Collected data entries
• • • • • • •

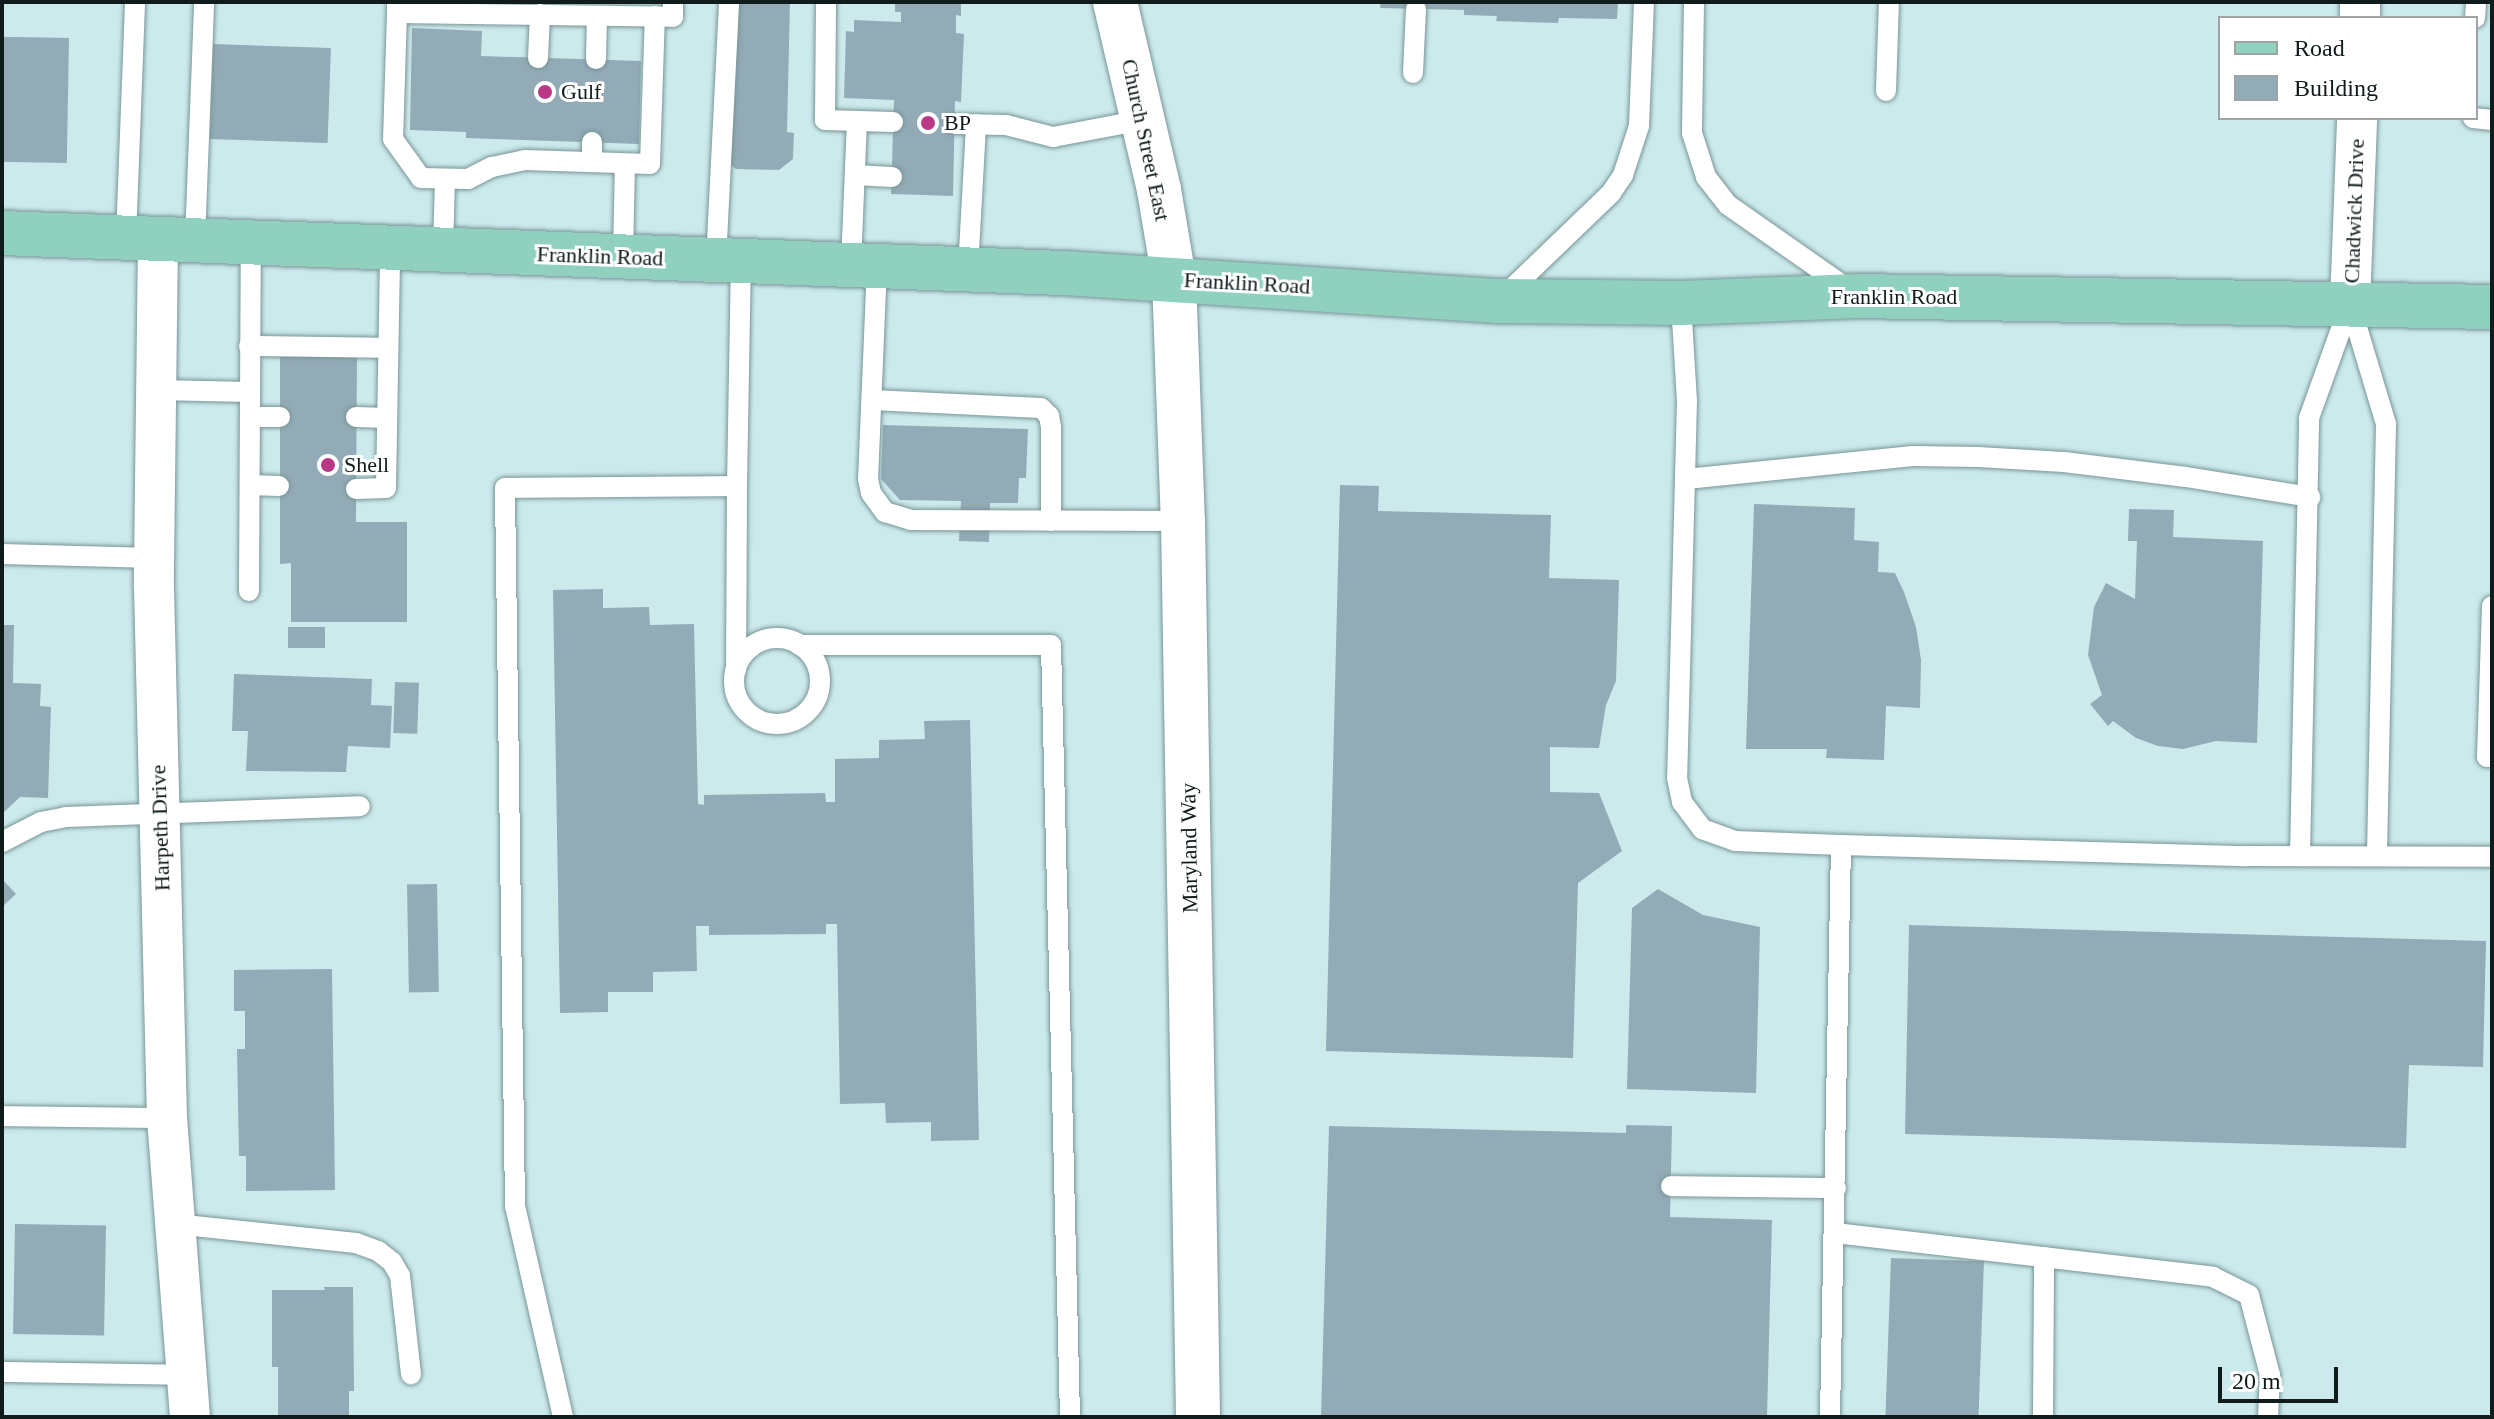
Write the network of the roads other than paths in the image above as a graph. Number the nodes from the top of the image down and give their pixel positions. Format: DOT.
graph roads {
  1 [pos="135,2"];
  2 [pos="204,2"];
  3 [pos="673,2"];
  4 [pos="729,2"];
  5 [pos="1115,2"];
  6 [pos="1644,2"];
  7 [pos="1694,2"];
  8 [pos="1889,2"];
  9 [pos="826,5"];
  10 [pos="397,7"];
  11 [pos="1416,9"];
  12 [pos="540,14"];
  13 [pos="597,16"];
  14 [pos="655,16"];
  15 [pos="538,58"];
  16 [pos="596,59"];
  17 [pos="1413,73"];
  18 [pos="1886,91"];
  19 [pos="1143,120"];
  20 [pos="2357,120"];
  21 [pos="857,121"];
  22 [pos="893,122"];
  23 [pos="955,124"];
  24 [pos="976,124"];
  25 [pos="625,164"];
  26 [pos="855,175"];
  27 [pos="892,177"];
  28 [pos="445,179"];
  29 [pos="2,233"];
  30 [pos="160,239"];
  31 [pos="251,243"];
  32 [pos="390,248"];
  33 [pos="443,250"];
  34 [pos="623,257"];
  35 [pos="728,261"];
  36 [pos="864,265"];
  37 [pos="968,269"];
  38 [pos="1174,279"];
  39 [pos="1857,296"];
  40 [pos="1499,301"];
  41 [pos="1681,303"];
  42 [pos="2350,304"];
  43 [pos="2492,307"];
  44 [pos="249,346"];
  45 [pos="388,348"];
  46 [pos="156,390"];
  47 [pos="250,392"];
  48 [pos="872,400"];
  49 [pos="251,417"];
  50 [pos="280,417"];
  51 [pos="356,417"];
  52 [pos="387,418"];
  53 [pos="1686,479"];
  54 [pos="250,485"];
  55 [pos="279,486"];
  56 [pos="737,486"];
  57 [pos="356,489"];
  58 [pos="2310,497"];
  59 [pos="1051,521"];
  60 [pos="1183,521"];
  61 [pos="2,554"];
  62 [pos="154,558"];
  63 [pos="249,591"];
  64 [pos="2492,606"];
  65 [pos="799,645"];
  66 [pos="736,670"];
  67 [pos="2492,757"];
  68 [pos="360,806"];
  69 [pos="160,811"];
  70 [pos="2,842"];
  71 [pos="1841,845"];
  72 [pos="2300,856"];
  73 [pos="2377,856"];
  74 [pos="2492,857"];
  75 [pos="2,1116"];
  76 [pos="167,1118"];
  77 [pos="1671,1186"];
  78 [pos="1836,1188"];
  79 [pos="175,1224"];
  80 [pos="1835,1233"];
  81 [pos="2044,1257"];
  82 [pos="2,1372"];
  83 [pos="411,1374"];
  84 [pos="185,1375"];
  85 [pos="190,1417"];
  86 [pos="563,1417"];
  87 [pos="1070,1417"];
  88 [pos="1198,1417"];
  89 [pos="1830,1417"];
  90 [pos="2043,1417"];
  91 [pos="2268,1417"];
  1 -- 30 [label="lane"];
  2 -- 30 [label="lane"];
  3 -- 14 [label="lane"];
  4 -- 35 [label="lane"];
  5 -- 19 [label="main road, Church Street East"];
  6 -- 40 [label="lane"];
  7 -- 39 [label="lane"];
  8 -- 18 [label="lane"];
  9 -- 21 [label="lane"];
  10 -- 12 [label="lane"];
  10 -- 28 [label="lane"];
  11 -- 17 [label="lane"];
  12 -- 13 [label="lane"];
  12 -- 15 [label="lane"];
  13 -- 14 [label="lane"];
  13 -- 16 [label="lane"];
  14 -- 25 [label="lane"];
  19 -- 24 [label="lane"];
  19 -- 38 [label="main road, Church Street East"];
  20 -- 42 [label="street, Chadwick Drive"];
  21 -- 22 [label="lane"];
  21 -- 26 [label="lane"];
  23 -- 24 [label="lane"];
  24 -- 37 [label="lane"];
  25 -- 28 [label="lane"];
  25 -- 34 [label="lane"];
  26 -- 27 [label="lane"];
  26 -- 36 [label="lane"];
  28 -- 33 [label="lane"];
  29 -- 30 [label="main road, Franklin Road"];
  30 -- 31 [label="main road, Franklin Road"];
  30 -- 46 [label="street, Harpeth Drive"];
  31 -- 32 [label="main road, Franklin Road"];
  31 -- 44 [label="lane"];
  32 -- 33 [label="main road, Franklin Road"];
  32 -- 45 [label="lane"];
  33 -- 34 [label="main road, Franklin Road"];
  34 -- 35 [label="main road, Franklin Road"];
  35 -- 36 [label="main road, Franklin Road"];
  35 -- 56 [label="lane"];
  36 -- 37 [label="main road, Franklin Road"];
  36 -- 48 [label="lane"];
  37 -- 38 [label="main road, Franklin Road"];
  38 -- 40 [label="main road, Franklin Road"];
  38 -- 60 [label="main road, Maryland Way"];
  39 -- 41 [label="main road, Franklin Road"];
  39 -- 42 [label="main road, Franklin Road"];
  40 -- 41 [label="main road, Franklin Road"];
  41 -- 53 [label="lane"];
  42 -- 43 [label="main road, Franklin Road"];
  42 -- 58 [label="lane"];
  42 -- 73 [label="lane"];
  44 -- 45 [label="lane"];
  44 -- 47 [label="lane"];
  45 -- 52 [label="lane"];
  46 -- 47 [label="lane"];
  46 -- 62 [label="street, Harpeth Drive"];
  47 -- 49 [label="lane"];
  48 -- 59 [label="lane"];
  48 -- 59 [label="lane"];
  49 -- 50 [label="lane"];
  49 -- 54 [label="lane"];
  51 -- 52 [label="lane"];
  52 -- 57 [label="lane"];
  53 -- 58 [label="lane"];
  53 -- 71 [label="lane"];
  54 -- 55 [label="lane"];
  54 -- 63 [label="lane"];
  56 -- 66 [label="lane"];
  56 -- 86 [label="lane"];
  58 -- 72 [label="lane"];
  59 -- 60 [label="lane"];
  60 -- 88 [label="main road, Maryland Way"];
  61 -- 62 [label="lane"];
  62 -- 69 [label="street, Harpeth Drive"];
  64 -- 67 [label="lane"];
  65 -- 66 [label="lane"];
  65 -- 66 [label="lane"];
  65 -- 87 [label="lane"];
  68 -- 69 [label="lane"];
  69 -- 70 [label="lane"];
  69 -- 76 [label="street, Harpeth Drive"];
  71 -- 72 [label="lane"];
  71 -- 78 [label="lane"];
  72 -- 73 [label="lane"];
  73 -- 74 [label="lane"];
  75 -- 76 [label="lane"];
  76 -- 79 [label="street, Harpeth Drive"];
  77 -- 78 [label="lane"];
  78 -- 80 [label="lane"];
  79 -- 83 [label="lane"];
  79 -- 84 [label="street, Harpeth Drive"];
  80 -- 81 [label="lane"];
  80 -- 89 [label="lane"];
  81 -- 90 [label="lane"];
  81 -- 91 [label="lane"];
  82 -- 84 [label="lane"];
  84 -- 85 [label="street, Harpeth Drive"];
}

• • • • • • •

## WORK INSTRUCTION
When a line in the data above contains the string "Maryland", copy that line.

## WRITTEN SOLUTION
  38 -- 60 [label="main road, Maryland Way"];
  60 -- 88 [label="main road, Maryland Way"];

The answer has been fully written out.